Nota Sebbene l'utilità sqlcmd sia supportata da Database SQL, non è supportata un'utilità analoga, denominata osql.
Per ulteriori informazioni sull'utilità sqlcmd, vedere Utilità sqlcmd nella documentazione online di SQL Server.
SQL Server Management Studio
A partire da SQL Server 2008 R2 e SQL Server 2008 R2 Express, SQL Server Management Studio può essere utilizzato per accedere, configurare, gestire e amministrare istanze di Database SQL. Le versioni precedenti di SQL Server Management Studio non sono supportate.
Con SQL Server Management Studio è possibile combinare strumenti grafici con diversi editor di script complessi per consentire a sviluppatori e amministratori di accedere a SQL Server. Per ulteriori informazioni, vedere Utilizzo di SQL Server Management Studio nella documentazione online di SQL Server.
Portale di gestione della piattaforma Windows Azure
È possibile utilizzare il portale di gestione della piattaforma Windows Azure per effettuare il provisioning dei server Database SQL, creare account di accesso e configurare il firewall di Database SQL. È inoltre possibile creare database utente nei server o esportare e importare file di esportazione di applicazioni livello dati (BACPAC). Il portale fornisce inoltre una visualizzazione immediata dell'integrità dei server Database SQL. Per ulteriori informazioni sul portale di gestione della piattaforma Windows Azure, vedere l'argomento relativo al nuovo portale di gestione.
Portale di gestione per database SQL
È possibile utilizzare il portale di gestione per Database SQL basato sul Web per gestire applicazioni livello dati e istanze di Database SQL. È possibile creare o eliminare database. È possibile distribuire un pacchetto di applicazione livello dati per creare un database utente o estrarre un pacchetto di applicazione livello dati da un database esistente. Il portale supporta attività di gestione di base dei database, ad esempio la progettazione e la modifica di tabelle, viste e stored procedure, nonché la creazione e l'esecuzione di query Transact-SQL. Per ulteriori informazioni, vedere Portale di gestione per database SQL.
Applicazioni livello dati
È possibile utilizzare le applicazioni livello dati per raccogliere schemi e oggetti livello dati utilizzati da un'applicazione in un pacchetto di applicazione livello dati. Il pacchetto rappresenta una singola unità per la progettazione, la distribuzione e la gestione di schemi e oggetti. Per ulteriori informazioni, vedere Applicazioni livello dati nella documentazione online di SQL Server.
Database SQL supporta l'eliminazione, la distribuzione, l'estrazione, la registrazione e l'aggiornamento sul posto delle applicazioni livello dati. Supporta inoltre l'esportazione dello schema e dei dati di un database sotto forma di un file di esportazione dell'applicazione livello dati (BACPAC), il quale può essere importato in un altro server Database SQL o in un'istanza del motore di database di SQL Server.
È possibile utilizzare il portale di gestione di Windows Azure per esportare ed importare applicazioni livello dati. È possibile utilizzare il portale di gestione per Database SQL per estrarre e distribuire pacchetti di applicazione livello dati.
È possibile utilizzare le utilità client in SQL Server 2012 per eseguire tutte le operazioni dell'applicazione livello dati in Database SQL. Le utilità client in SQL Server 2008 R2 Service Pack 1 (SP1) o Microsoft Visual Studio 2010 SP1 supportano tutte le operazioni dell'applicazione livello dati in Database SQL, tranne l'esportazione e l'importazione.

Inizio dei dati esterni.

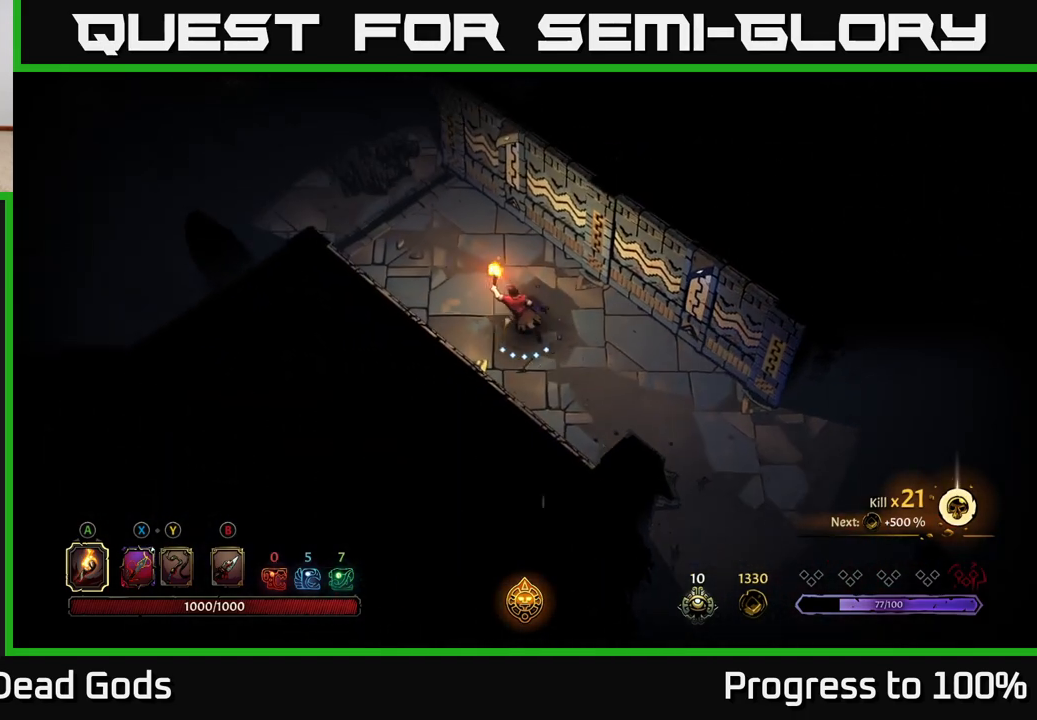
{"buttons": [], "left_stick": "up-left", "right_stick": "center", "events": []}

Procedura guidata Genera e pubblica script
È possibile utilizzare la procedura guidata Genera e pubblica script per trasferire un database da un computer locale a Database SQL di Windows Azure. Per ulteriori informazioni, vedere Procedura: Migrazione di un database tramite la procedura guidata di generazione script (database SQL di Windows Azure).
La procedura guidata Genera e pubblica script consente di creare script Transact-SQL per un database locale al fine di utilizzarli per pubblicare oggetti di database in Database SQL di Windows Azure. Per ulteriori informazioni, vedere Utilizzo della procedura guidata Genera e pubblica script nella documentazione online di SQL Server.
Per Database SQL di Windows Azure è disponibile un nuovo parametro di tipo di motore. Se si genera lo script di un database e la destinazione è Database SQL di Windows Azure, impostare il parametro del motore su SQL Database. In questo modo la procedura guidata Genera e pubblica script creerà uno script Transact-SQL compatibile con Database SQL di Windows Azure.
SQL Server Integration Services
È possibile trasferire dati a Database SQL di Windows Azure utilizzando SQL Server 2008 Integration Services (SSIS).
In SQL Server 2008 R2 o versione successiva è supportata la copia bulk per il trasferimento di dati tra un'istanza di Microsoft SQL Server e Database SQL di Windows Azure.
Utilità bcp
È possibile trasferire dati a Database SQL di Windows Azure tramite l'utilità di copia bulk (BCP.exe). L'utilità bcp consente di eseguire operazioni di copia bulk dei dati tra un'istanza di Microsoft SQL Server e un file di dati in un formato specificato dall'utente. L'utilità bcp può essere utilizzata per importare un numero elevato di nuove righe nelle tabelle di SQL Server o per esportare dati dalle tabelle in file di dati.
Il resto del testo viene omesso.